Exercise ::
Reproduce the following lines exactly as they appear, leaving the pictures out of your answer.

Supplied records ::
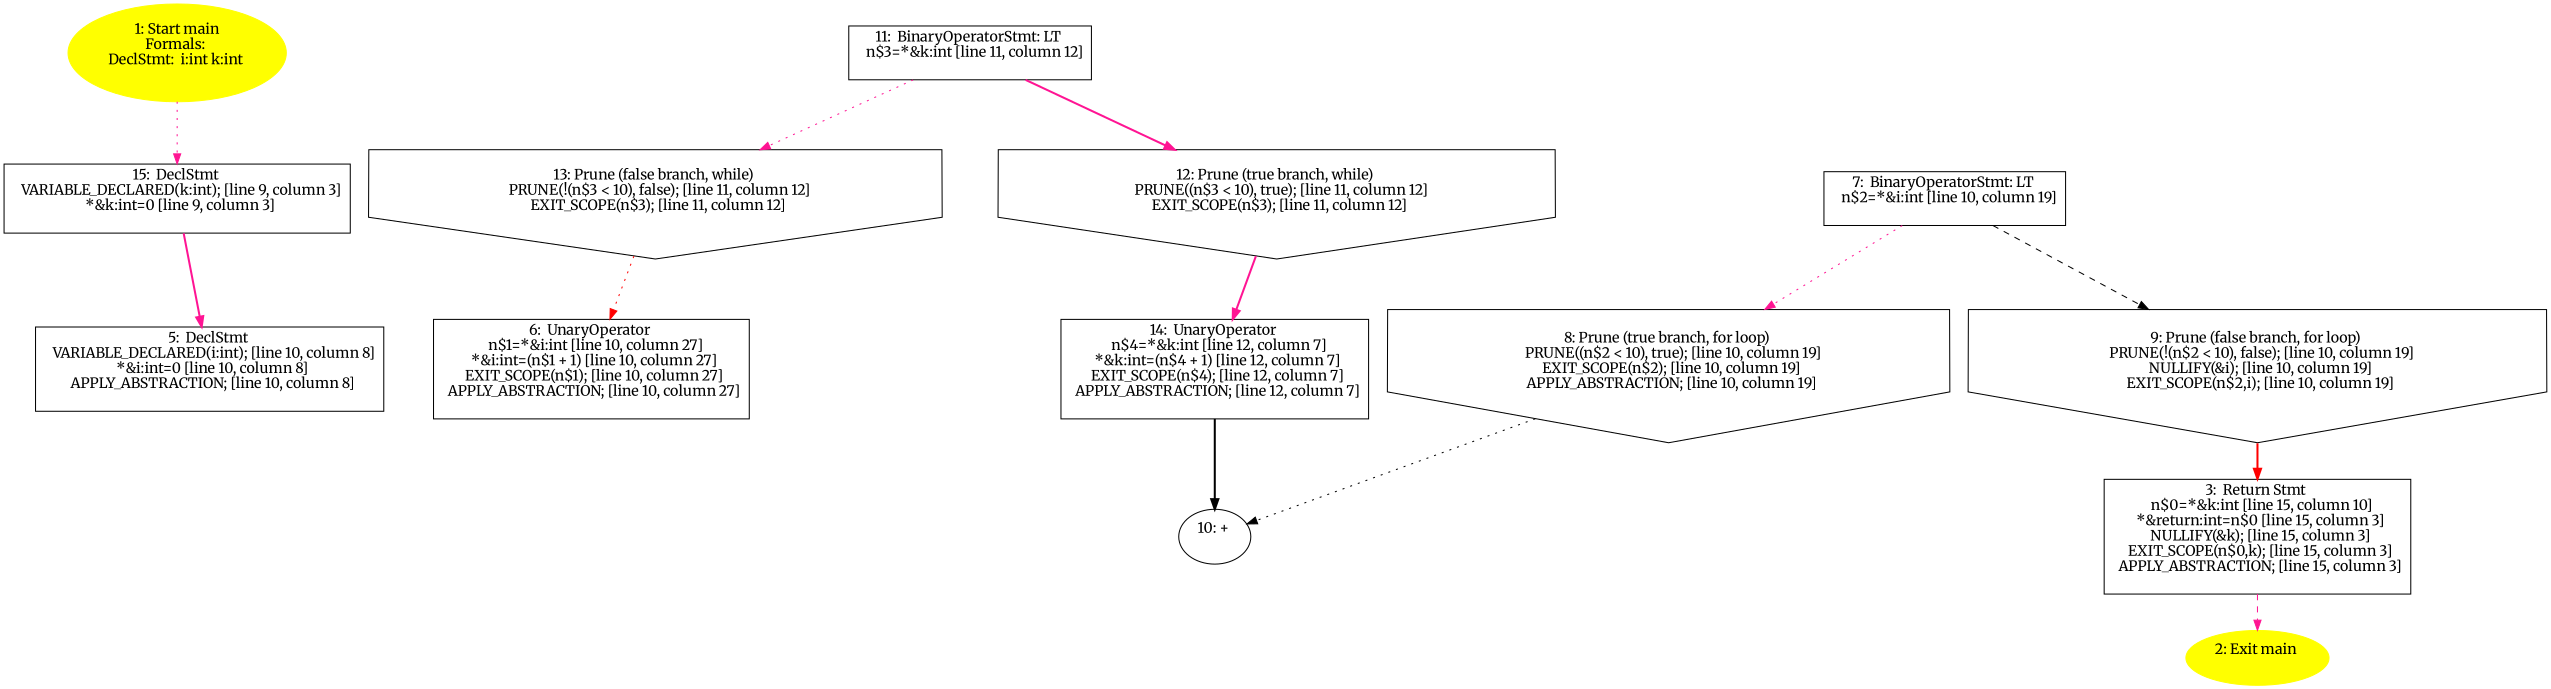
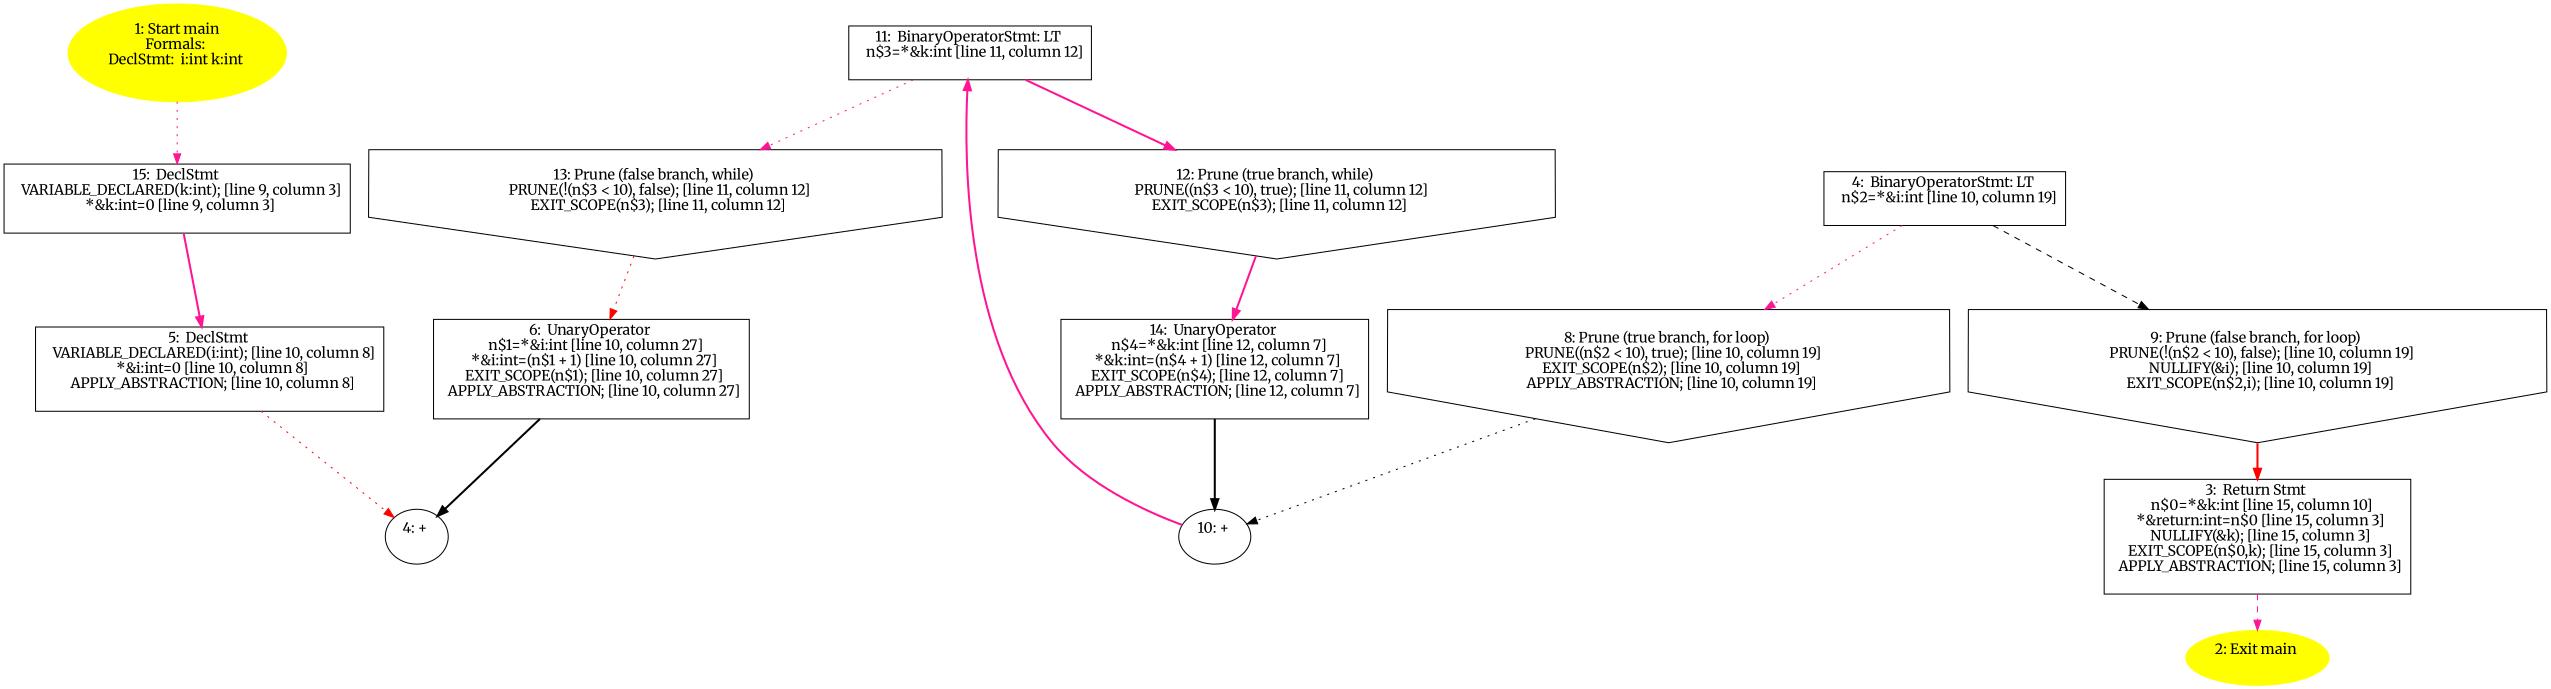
  digraph {
    fontname=Merriweather
    node [fontname=Merriweather shape=box]
    edge [color=deeppink fontname=Merriweather style=bold]
    n1 [color=yellow label="1: Start main\nFormals: \nDeclStmt:  i:int k:int \n  " style=filled shape=""]
    n2 [label="15:  DeclStmt \n   VARIABLE_DECLARED(k:int); [line 9, column 3]\n  *&k:int=0 [line 9, column 3]\n "]
    n3 [label="5:  DeclStmt \n   VARIABLE_DECLARED(i:int); [line 10, column 8]\n  *&i:int=0 [line 10, column 8]\n  APPLY_ABSTRACTION; [line 10, column 8]\n "]
+   n4 [label="4: + \n  " shape=""]
    n5 [color=yellow label="2: Exit main \n  " style=filled shape=""]
    n6 [label="3:  Return Stmt \n   n$0=*&k:int [line 15, column 10]\n  *&return:int=n$0 [line 15, column 3]\n  NULLIFY(&k); [line 15, column 3]\n  EXIT_SCOPE(n$0,k); [line 15, column 3]\n  APPLY_ABSTRACTION; [line 15, column 3]\n "]
-   n7 [label="7:  BinaryOperatorStmt: LT \n   n$2=*&i:int [line 10, column 19]\n "]
+   n7 [label="4:  BinaryOperatorStmt: LT \n   n$2=*&i:int [line 10, column 19]\n "]
    n8 [label="8: Prune (true branch, for loop) \n   PRUNE((n$2 < 10), true); [line 10, column 19]\n  EXIT_SCOPE(n$2); [line 10, column 19]\n  APPLY_ABSTRACTION; [line 10, column 19]\n " shape=invhouse]
    n9 [label="9: Prune (false branch, for loop) \n   PRUNE(!(n$2 < 10), false); [line 10, column 19]\n  NULLIFY(&i); [line 10, column 19]\n  EXIT_SCOPE(n$2,i); [line 10, column 19]\n " shape=invhouse]
    n10 [label="10: + \n  " shape=""]
    n11 [label="6:  UnaryOperator \n   n$1=*&i:int [line 10, column 27]\n  *&i:int=(n$1 + 1) [line 10, column 27]\n  EXIT_SCOPE(n$1); [line 10, column 27]\n  APPLY_ABSTRACTION; [line 10, column 27]\n "]
    n12 [label="11:  BinaryOperatorStmt: LT \n   n$3=*&k:int [line 11, column 12]\n "]
    n13 [label="12: Prune (true branch, while) \n   PRUNE((n$3 < 10), true); [line 11, column 12]\n  EXIT_SCOPE(n$3); [line 11, column 12]\n " shape=invhouse]
    n14 [label="13: Prune (false branch, while) \n   PRUNE(!(n$3 < 10), false); [line 11, column 12]\n  EXIT_SCOPE(n$3); [line 11, column 12]\n " shape=invhouse]
    n15 [label="14:  UnaryOperator \n   n$4=*&k:int [line 12, column 7]\n  *&k:int=(n$4 + 1) [line 12, column 7]\n  EXIT_SCOPE(n$4); [line 12, column 7]\n  APPLY_ABSTRACTION; [line 12, column 7]\n "]
    n1 -> n2 [style=dotted]
    n2 -> n3
+   n3 -> n4 [color=red style=dotted]
    n6 -> n5 [style=dashed]
    n7 -> n8 [style=dotted]
    n7 -> n9 [color=black style=dashed]
    n8 -> n10 [color=black style=dotted]
    n9 -> n6 [color=red]
+   n10 -> n12
+   n11 -> n4 [color=black]
    n12 -> n13
    n12 -> n14 [style=dotted]
    n13 -> n15
    n14 -> n11 [color=red style=dotted]
    n15 -> n10 [color=black]
  }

Response below ::
  digraph {
    fontname=Merriweather
    node [fontname=Merriweather shape=box]
    edge [color=deeppink fontname=Merriweather style=bold]
    n1 [color=yellow label="1: Start main\nFormals: \nDeclStmt:  i:int k:int \n  " style=filled shape=""]
    n2 [label="15:  DeclStmt \n   VARIABLE_DECLARED(k:int); [line 9, column 3]\n  *&k:int=0 [line 9, column 3]\n "]
    n3 [label="5:  DeclStmt \n   VARIABLE_DECLARED(i:int); [line 10, column 8]\n  *&i:int=0 [line 10, column 8]\n  APPLY_ABSTRACTION; [line 10, column 8]\n "]
+   n4 [label="4: + \n  " shape=""]
    n5 [color=yellow label="2: Exit main \n  " style=filled shape=""]
    n6 [label="3:  Return Stmt \n   n$0=*&k:int [line 15, column 10]\n  *&return:int=n$0 [line 15, column 3]\n  NULLIFY(&k); [line 15, column 3]\n  EXIT_SCOPE(n$0,k); [line 15, column 3]\n  APPLY_ABSTRACTION; [line 15, column 3]\n "]
-   n7 [label="7:  BinaryOperatorStmt: LT \n   n$2=*&i:int [line 10, column 19]\n "]
+   n7 [label="4:  BinaryOperatorStmt: LT \n   n$2=*&i:int [line 10, column 19]\n "]
    n8 [label="8: Prune (true branch, for loop) \n   PRUNE((n$2 < 10), true); [line 10, column 19]\n  EXIT_SCOPE(n$2); [line 10, column 19]\n  APPLY_ABSTRACTION; [line 10, column 19]\n " shape=invhouse]
    n9 [label="9: Prune (false branch, for loop) \n   PRUNE(!(n$2 < 10), false); [line 10, column 19]\n  NULLIFY(&i); [line 10, column 19]\n  EXIT_SCOPE(n$2,i); [line 10, column 19]\n " shape=invhouse]
    n10 [label="10: + \n  " shape=""]
    n11 [label="6:  UnaryOperator \n   n$1=*&i:int [line 10, column 27]\n  *&i:int=(n$1 + 1) [line 10, column 27]\n  EXIT_SCOPE(n$1); [line 10, column 27]\n  APPLY_ABSTRACTION; [line 10, column 27]\n "]
    n12 [label="11:  BinaryOperatorStmt: LT \n   n$3=*&k:int [line 11, column 12]\n "]
    n13 [label="12: Prune (true branch, while) \n   PRUNE((n$3 < 10), true); [line 11, column 12]\n  EXIT_SCOPE(n$3); [line 11, column 12]\n " shape=invhouse]
    n14 [label="13: Prune (false branch, while) \n   PRUNE(!(n$3 < 10), false); [line 11, column 12]\n  EXIT_SCOPE(n$3); [line 11, column 12]\n " shape=invhouse]
    n15 [label="14:  UnaryOperator \n   n$4=*&k:int [line 12, column 7]\n  *&k:int=(n$4 + 1) [line 12, column 7]\n  EXIT_SCOPE(n$4); [line 12, column 7]\n  APPLY_ABSTRACTION; [line 12, column 7]\n "]
    n1 -> n2 [style=dotted]
    n2 -> n3
+   n3 -> n4 [color=red style=dotted]
    n6 -> n5 [style=dashed]
    n7 -> n8 [style=dotted]
    n7 -> n9 [color=black style=dashed]
    n8 -> n10 [color=black style=dotted]
    n9 -> n6 [color=red]
+   n10 -> n12
+   n11 -> n4 [color=black]
    n12 -> n13
    n12 -> n14 [style=dotted]
    n13 -> n15
    n14 -> n11 [color=red style=dotted]
    n15 -> n10 [color=black]
  }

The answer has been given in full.